System suitability tests were carried out as per USP XXIV [23] on freshly prepared standard stock solutions of ATV and AML, and parameters obtained are summarized (Table 1). Intra- and Inter-day precision studies were carried out, and results show that the method is reproducible. Limit of detection and limit of quantification were found to be 0.13 μg/ml and 0.32 μg/ml for ATV respectively and 0.09 μg/ml and 0.2 μg/ml for AML respectively (Table 1). The results obtained by the proposed method were close to the label claim of both the drugs (Table 2). The low value of standard deviation indicates that the method is accurate. To study the accuracy of the proposed method, recovery experiments were carried out. A fixed amount of pre-analyzed sample was taken and standard drug was added at three different concentrations. The values of percentage recovery show that the proposed method is accurate (Table 3). The proposed method is accurate, precise, repeatable and reproducible and can be used for routine analysis of ATV and AML in combination tablets.
Parameters | AT V | AML |
---|---|---|
Retention time (min) | 7.6 | 3.2 |
Asymmetry (n=5) | 1.29 | 1.49 |
Resolution (n=5) | 18 | |
Theoretical plates (n=5) | 10736 | 5125 |
Calibration range | 5 – 120 mg/ml | 5 – 100 mg/ml |
Limit of detection | 0.13 mg/ml | 0.09 mg/ml |
Limit of quantification | 0.32 mg/ml | 0.2 mg/ml |
Different validation and system suitability parameters of proposed method
Table 1: Validation And System Suitability Parameters
Formulation | Labeled amount (mg) | Amount found (mg)* | % of drug found ± SD* | |||||
---|---|---|---|---|---|---|---|---|
AT V | AML | AT V | AML | AT V | AML | |||
Tablet 1 | 10.34 | 6.93 | 10.28 | 6.85 | 99.42 ± 0.93 | 98.84 ± 0.94 | ||
Tablet 2 | 10.34 | 6.93 | 10.25 | 6.88 | 99.13 ± 0.91 | 99.28 ± 0.87 |
*Mean value ± standard deviation of three determinations; Tablet 1 is Avas AM, manufactured by Micro Laboratories Ltd., India; and Tablet 2 is Starcad, manufactured by Lupin Labs.

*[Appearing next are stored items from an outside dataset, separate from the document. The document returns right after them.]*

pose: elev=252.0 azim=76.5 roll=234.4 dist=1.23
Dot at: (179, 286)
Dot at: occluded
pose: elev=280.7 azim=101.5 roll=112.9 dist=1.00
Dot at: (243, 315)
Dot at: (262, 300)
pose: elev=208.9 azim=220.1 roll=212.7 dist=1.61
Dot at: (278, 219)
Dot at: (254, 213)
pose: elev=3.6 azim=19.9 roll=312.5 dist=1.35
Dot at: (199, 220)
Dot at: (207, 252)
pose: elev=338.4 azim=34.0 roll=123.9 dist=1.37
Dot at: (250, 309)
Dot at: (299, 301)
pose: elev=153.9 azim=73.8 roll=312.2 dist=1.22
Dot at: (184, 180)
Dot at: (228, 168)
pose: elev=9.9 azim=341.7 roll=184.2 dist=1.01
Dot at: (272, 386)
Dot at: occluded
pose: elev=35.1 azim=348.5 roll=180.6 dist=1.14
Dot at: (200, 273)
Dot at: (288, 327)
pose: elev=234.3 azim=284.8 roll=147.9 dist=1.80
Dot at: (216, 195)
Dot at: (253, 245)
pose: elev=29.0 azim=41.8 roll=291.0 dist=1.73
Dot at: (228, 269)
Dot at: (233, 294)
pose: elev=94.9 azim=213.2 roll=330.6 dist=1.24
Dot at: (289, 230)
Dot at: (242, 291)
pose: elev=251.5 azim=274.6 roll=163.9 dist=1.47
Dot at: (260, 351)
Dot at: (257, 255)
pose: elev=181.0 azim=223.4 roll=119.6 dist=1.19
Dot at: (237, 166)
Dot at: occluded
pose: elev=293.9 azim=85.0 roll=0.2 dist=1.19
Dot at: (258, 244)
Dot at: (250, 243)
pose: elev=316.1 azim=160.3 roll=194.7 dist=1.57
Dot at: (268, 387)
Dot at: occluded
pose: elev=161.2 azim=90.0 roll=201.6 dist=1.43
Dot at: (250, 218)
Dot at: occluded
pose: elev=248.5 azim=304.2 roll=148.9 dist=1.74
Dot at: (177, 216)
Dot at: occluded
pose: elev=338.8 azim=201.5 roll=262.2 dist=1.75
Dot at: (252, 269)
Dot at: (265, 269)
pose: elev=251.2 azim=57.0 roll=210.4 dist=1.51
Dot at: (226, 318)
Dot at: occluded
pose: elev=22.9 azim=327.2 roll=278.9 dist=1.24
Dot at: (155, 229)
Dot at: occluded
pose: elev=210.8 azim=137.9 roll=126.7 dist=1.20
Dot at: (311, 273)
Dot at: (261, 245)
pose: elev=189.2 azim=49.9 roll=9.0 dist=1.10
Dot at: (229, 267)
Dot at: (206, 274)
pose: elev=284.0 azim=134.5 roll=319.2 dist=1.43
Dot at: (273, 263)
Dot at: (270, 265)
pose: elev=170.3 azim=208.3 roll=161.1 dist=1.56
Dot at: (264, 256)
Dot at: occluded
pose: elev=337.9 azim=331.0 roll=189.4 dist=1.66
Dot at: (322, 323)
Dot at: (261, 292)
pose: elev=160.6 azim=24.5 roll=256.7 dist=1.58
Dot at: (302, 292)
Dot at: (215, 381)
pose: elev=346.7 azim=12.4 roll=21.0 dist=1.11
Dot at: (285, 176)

Ltd., India, both containing atorvastatin calcium equivalent to atorvastatin 10 mg and 5 mg of amlodipine, ATV is atorvastatin calcium and AML is amlodipine besylate
Table 2: Analysis Of Atv And Aml In Tablets
Amount of sample taken (µg/ml) | Amount of standard drug added (µg/ml) | Amount of drug recovered (µg/ml) | % drug recovered | ||||
---|---|---|---|---|---|---|---|
AT V | AML | AT V | AML | AT V | AML | AT V | AML |
20 | 13.4 | 0 | 0 | 19.67 | 13.62 | 98.35 | 101.64 |
20 | 13.4 | 0 | 0 | 19.87 | 13.38 | 99.35 | 99.85 |
20 | 13.4 | 0 | 0 | 20.08 | 13.29 | 100.40 | 99.18 |
20 | 13.4 | 10 | 7 | 29.70 | 20.47 | 99.00 | 100.34 |
20 | 13.4 | 10 | 7 | 29.79 | 20.32 | 99.30 | 99.61 |
20 | 13.4 | 10 | 7 | 29.45 | 20.20 | 98.17 | 99.02 |
20 | 13.4 | 20 | 15 | 39.47 | 28.47 | 98.67 | 100.25 |
20 | 13.4 | 20 | 15 | 39.71 | 28.27 | 99.27 | 99.54 |
20 | 13.4 | 20 | 15 | 39.84 | 28.12 | 99.60 | 99.01 |
20 | 13.4 | 30 | 20 | 49.46 | 33.55 | 98.92 | 100.45 |
20 | 13.4 | 30 | 20 | 49.70 | 33.24 | 99.40 | 99.52 |
20 | 13.4 | 30 | 20 | 49.94 | 33.11 | 99.88 | 99.13 |
ATV -Aatorvastatin calcium, AML -Amlodipine besylate
Table 3: Recovery Study Of Atv And Aml
Acknowledgements
The authors are grateful to Dr. Tejal R. Gandhi, Principal, Anand Pharmacy College, Anand, for providing necessary facilities and encouragement. The authors are also thankful to M/s Blue Cross Labs. Ltd., Mumbai, for providing gift sample of atorvastatin calcium; and to M/s Torrent Pharmaceuticals Ltd., Ahmedabad, for providing gift sample of amlodipine besylate.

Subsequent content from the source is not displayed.